We found the culprit! The connection tested after waiting slightly more than 60 minutes didn’t work, meaning they dropped the connection from their NAT table. 1 hour is too short time for them to wait – they should wait at least 2 hours and 4 minutes. I documented my findings, and sent an email to my ISP. I quickly got a response back acknowledging that this is a bug on their side, and thanking me for my research. They still haven’t fixed the problem though.

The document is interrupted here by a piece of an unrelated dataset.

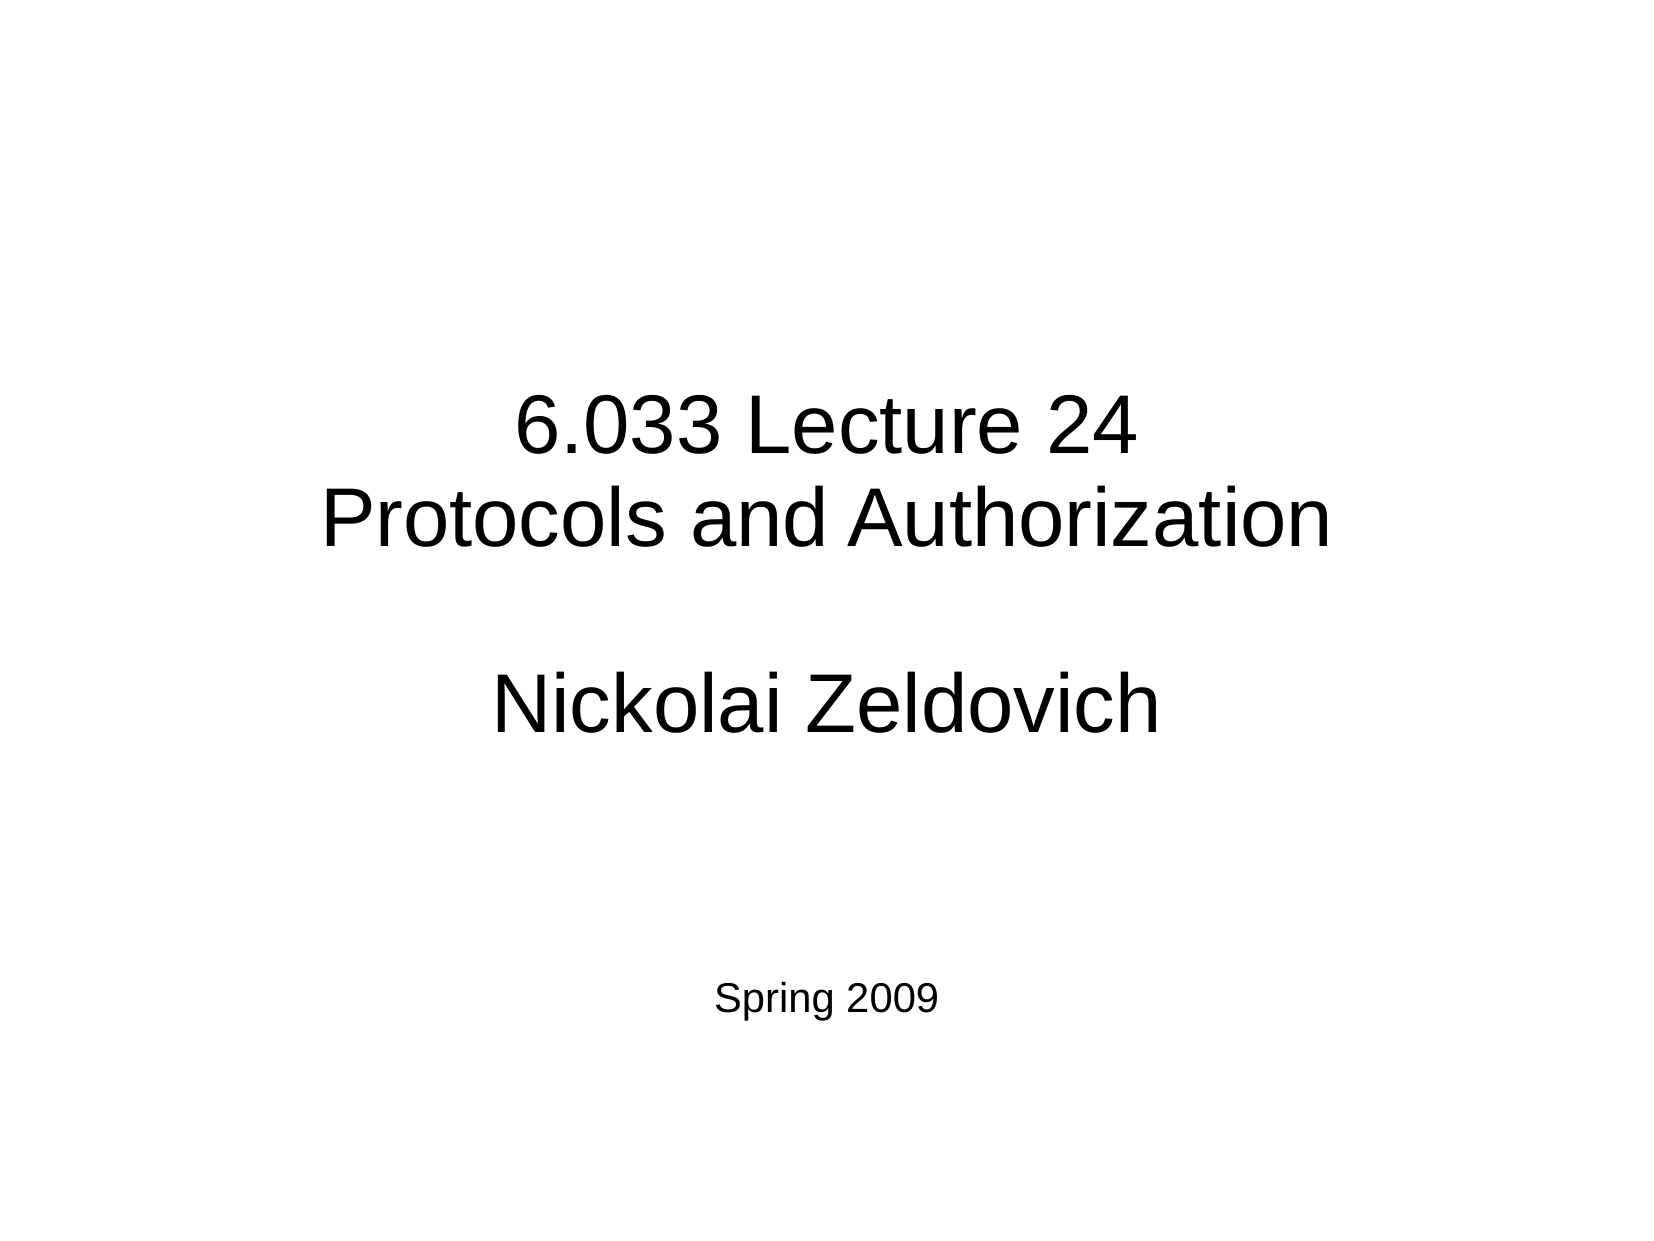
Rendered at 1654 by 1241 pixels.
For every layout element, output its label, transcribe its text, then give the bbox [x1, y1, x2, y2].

subtitle 6.033 Lecture 24 Protocols and Authorization Nickolai Zeldovich Spring 2009 [82, 297, 1571, 1102]
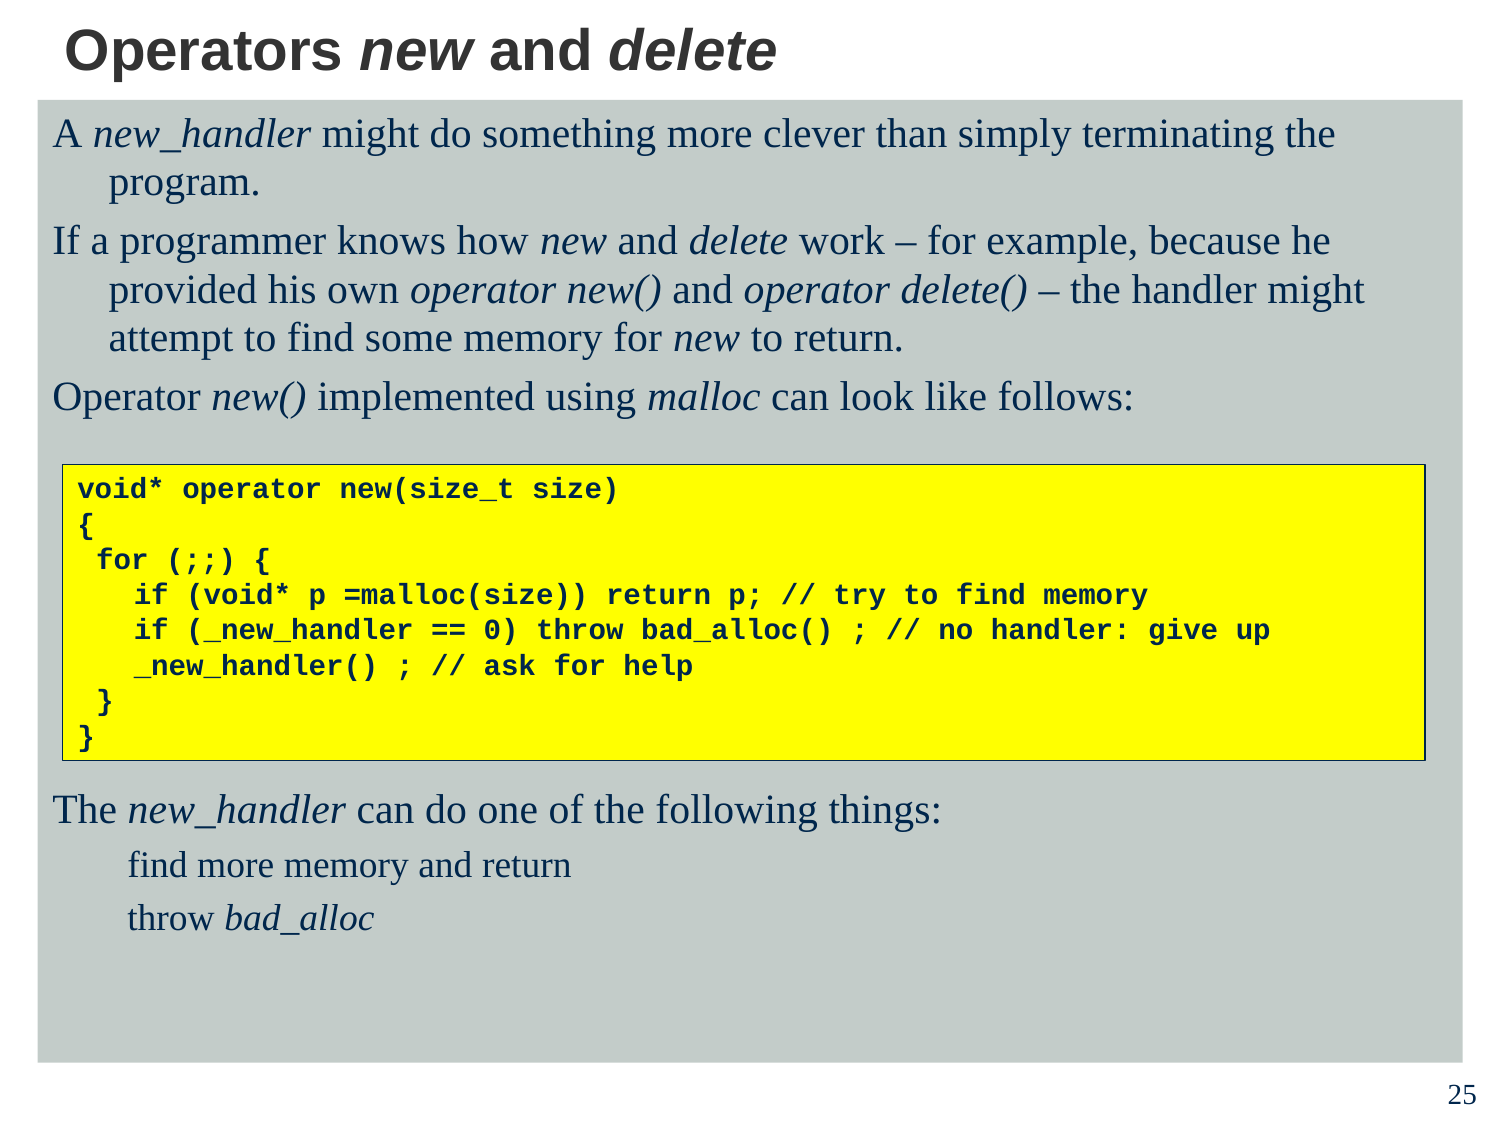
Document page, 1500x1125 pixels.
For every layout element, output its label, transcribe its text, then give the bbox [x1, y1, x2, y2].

The tcp-keepalive-test gave the same result, but strangely enough the tcp-recv-test reported all connections as working. I assume this is because I pay my ISP to have a static public IPv4 mapped to my CGN address. But then why did the server’s keepalive packages get dropped in the SSH example? I speculate that my ISP drops those because they don’t refer to a valid TCP session anymore.

Actually they shouldn’t track my connections at all – they should just forward all packages, and only translate the source or destination IP. But that’s a problem for another day.

If you run the tests, you should start both tcp-send-test and tcp-recv-test. I’ve seen some CGN implementations that only fail the tcp-recv-test.

Here’s what a test looks like with a NAT/CGN that is RFC compliant:

anders@ubuntu-laptop:~/git/NAT-TCP-test$ ./tcp-recv-test 
 [+] All connections established
 [+] Waiting for the server to close a connection
 [+] Open connections: 130
 [+] Connection 0 returned after 1m 0s: 60

 [+] Waiting for the server to close a connection
 [+] Open connections: 129
 [+] Connection 1 returned after 2m 0s: 120

[...]

 [+] Waiting for the server to close a connection
 [+] Open connections: 8
 [+] Connection 122 returned after 123m 11s: 7380

 [+] Waiting for the server to close a connection
 [+] Open connections: 7

/* no more output produced by the application */

Thanks for reading! I hope you learned something. I’m available for hire. I do computer security and networking. Shoot me an email at hi@<this domain>.

Update: I heard back from my ISP. They told me that the session timeout on their CGN is more than a day, so they continued to investigate the problem (using the tooling I wrote).

They were able to determine that it is actually the cable/coax modem (provided by my ISP) that is killing my idle connections! When put in “bridge mode” it still does connection tracking, and it drops packages which do not belong to any known connections. On this device the idle-timeout is 1 hour. This timeout should be updated to be at least 2 hours and 4 minutes, but it would be even better if it didn’t do any connection tracking at all while in bridge mode.